* _Recorded data_
<<<<

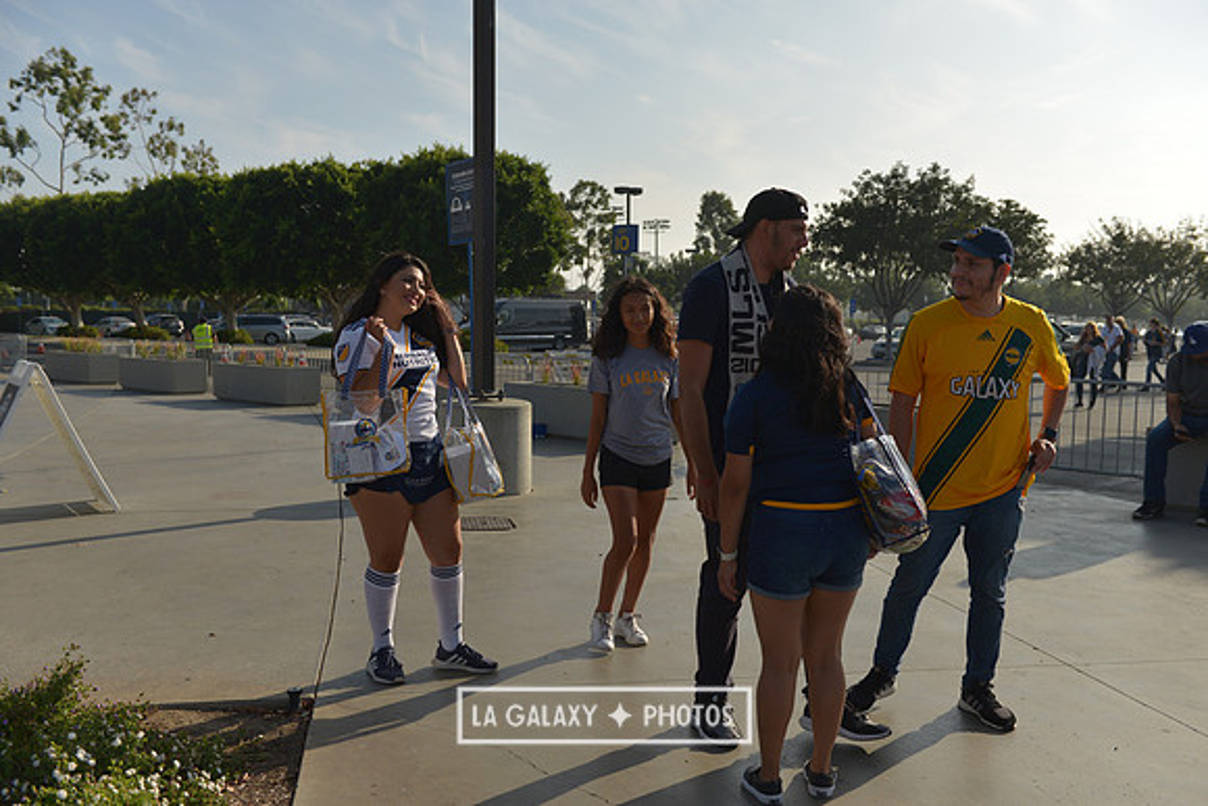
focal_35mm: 36
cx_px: 604
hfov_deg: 53.1
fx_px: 1208
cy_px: 403
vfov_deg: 36.9
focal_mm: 36
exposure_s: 1/2500
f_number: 4.5
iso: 200
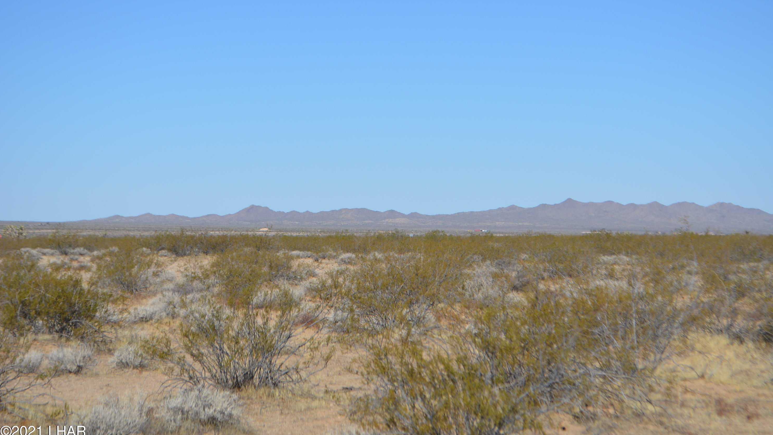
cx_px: 390
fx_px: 1794
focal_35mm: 88
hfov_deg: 24.3
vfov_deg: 13.8
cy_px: 190
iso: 400
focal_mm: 55
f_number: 8
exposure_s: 1/2000
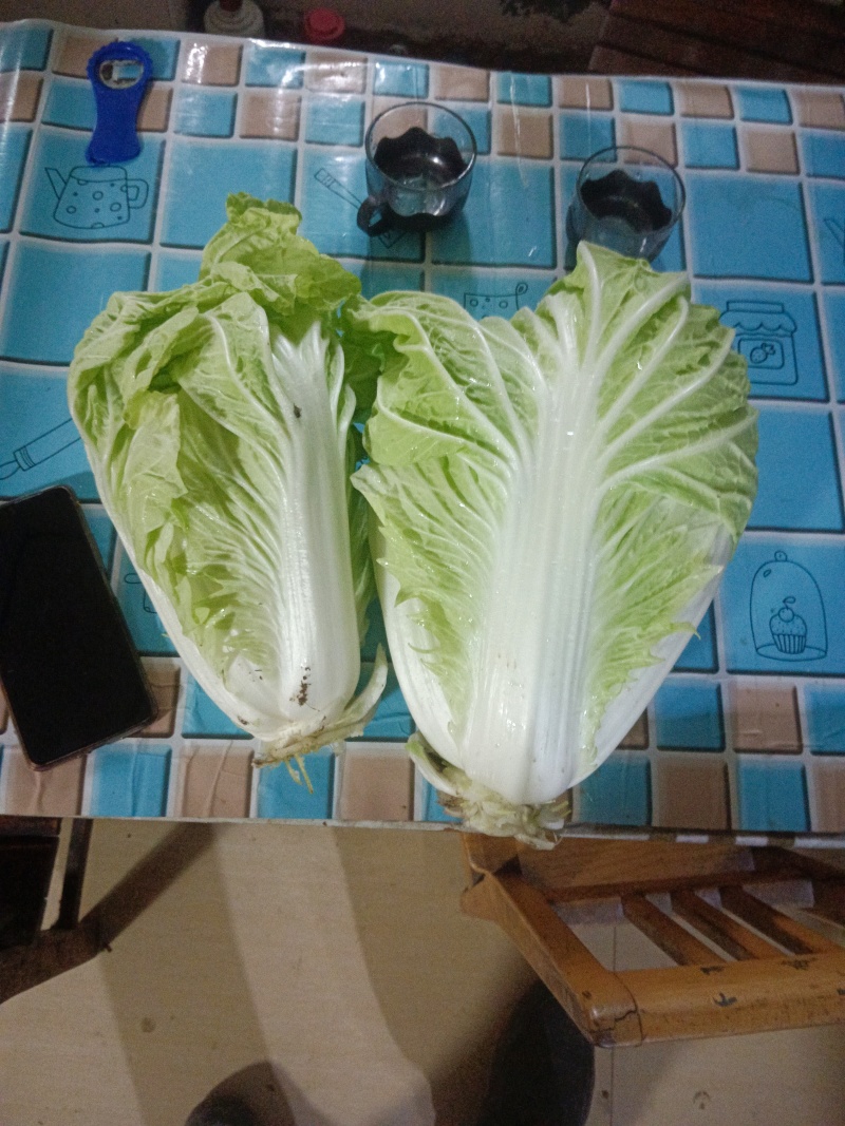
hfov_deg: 53.1
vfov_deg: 67.3
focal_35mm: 26
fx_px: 846
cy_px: 563
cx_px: 422
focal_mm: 3.96
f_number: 1.8
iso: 3653
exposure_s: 1/16.7
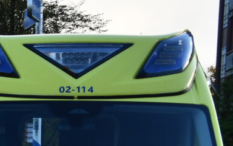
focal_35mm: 198
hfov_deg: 9.8
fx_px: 1257
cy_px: 226
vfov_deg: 6.5
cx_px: -252
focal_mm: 31
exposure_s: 1/250
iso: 250
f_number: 5.6
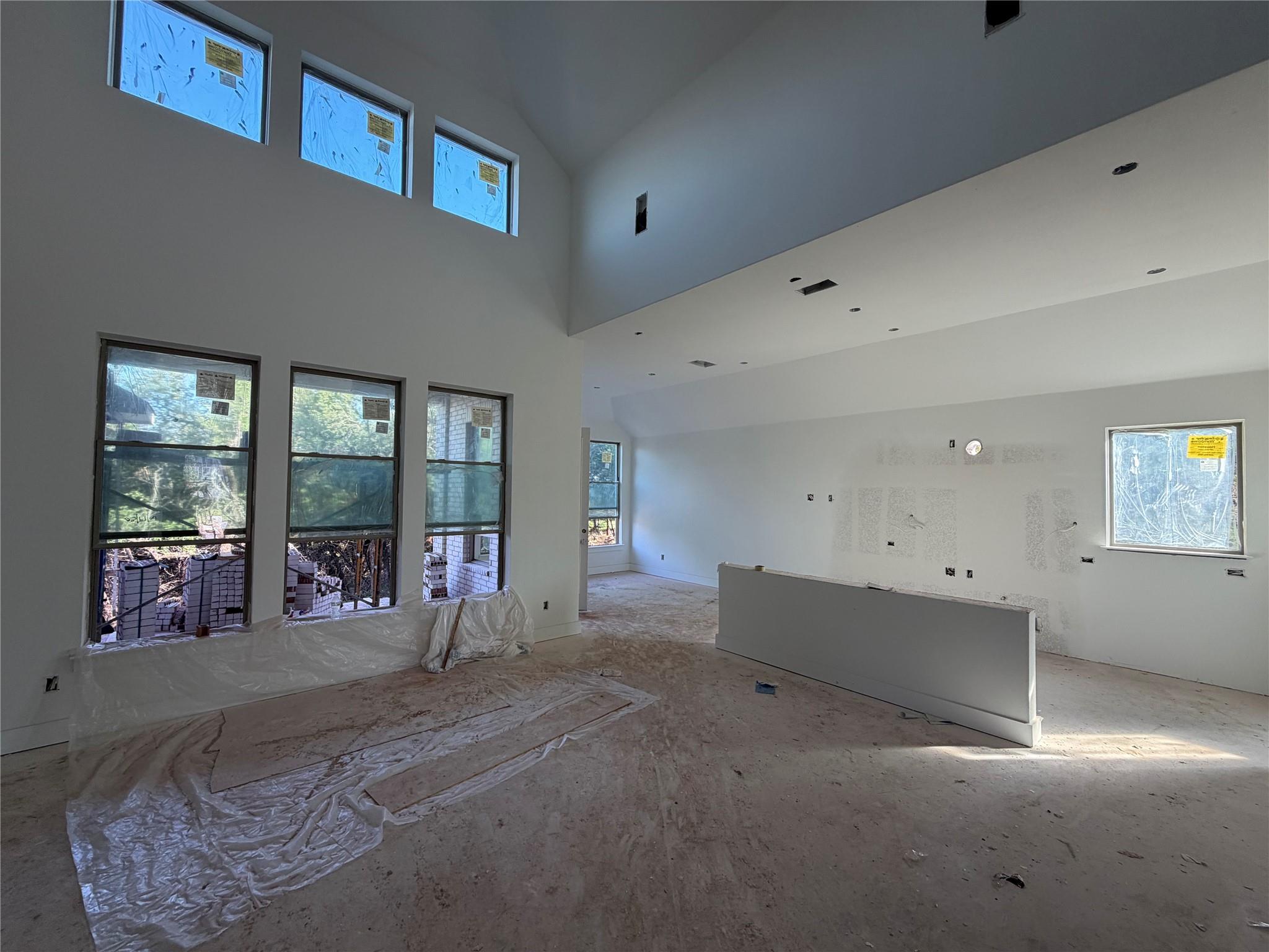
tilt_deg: +2.2
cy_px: 476
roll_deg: -0.7
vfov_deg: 85.7
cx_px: 634
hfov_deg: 102.1
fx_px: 513
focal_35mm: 14
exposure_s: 1/121
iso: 80
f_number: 2.2
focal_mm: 2.22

>>>>

Everything from the first line of the records through the line containing "f_number: 2.2" should be repeated exactly, with the pictures left out.

focal_35mm: 36
cx_px: 604
hfov_deg: 53.1
fx_px: 1208
cy_px: 403
vfov_deg: 36.9
focal_mm: 36
exposure_s: 1/2500
f_number: 4.5
iso: 200
cx_px: 390
fx_px: 1794
focal_35mm: 88
hfov_deg: 24.3
vfov_deg: 13.8
cy_px: 190
iso: 400
focal_mm: 55
f_number: 8
exposure_s: 1/2000
hfov_deg: 53.1
vfov_deg: 67.3
focal_35mm: 26
fx_px: 846
cy_px: 563
cx_px: 422
focal_mm: 3.96
f_number: 1.8
iso: 3653
exposure_s: 1/16.7
focal_35mm: 198
hfov_deg: 9.8
fx_px: 1257
cy_px: 226
vfov_deg: 6.5
cx_px: -252
focal_mm: 31
exposure_s: 1/250
iso: 250
f_number: 5.6
tilt_deg: +2.2
cy_px: 476
roll_deg: -0.7
vfov_deg: 85.7
cx_px: 634
hfov_deg: 102.1
fx_px: 513
focal_35mm: 14
exposure_s: 1/121
iso: 80
f_number: 2.2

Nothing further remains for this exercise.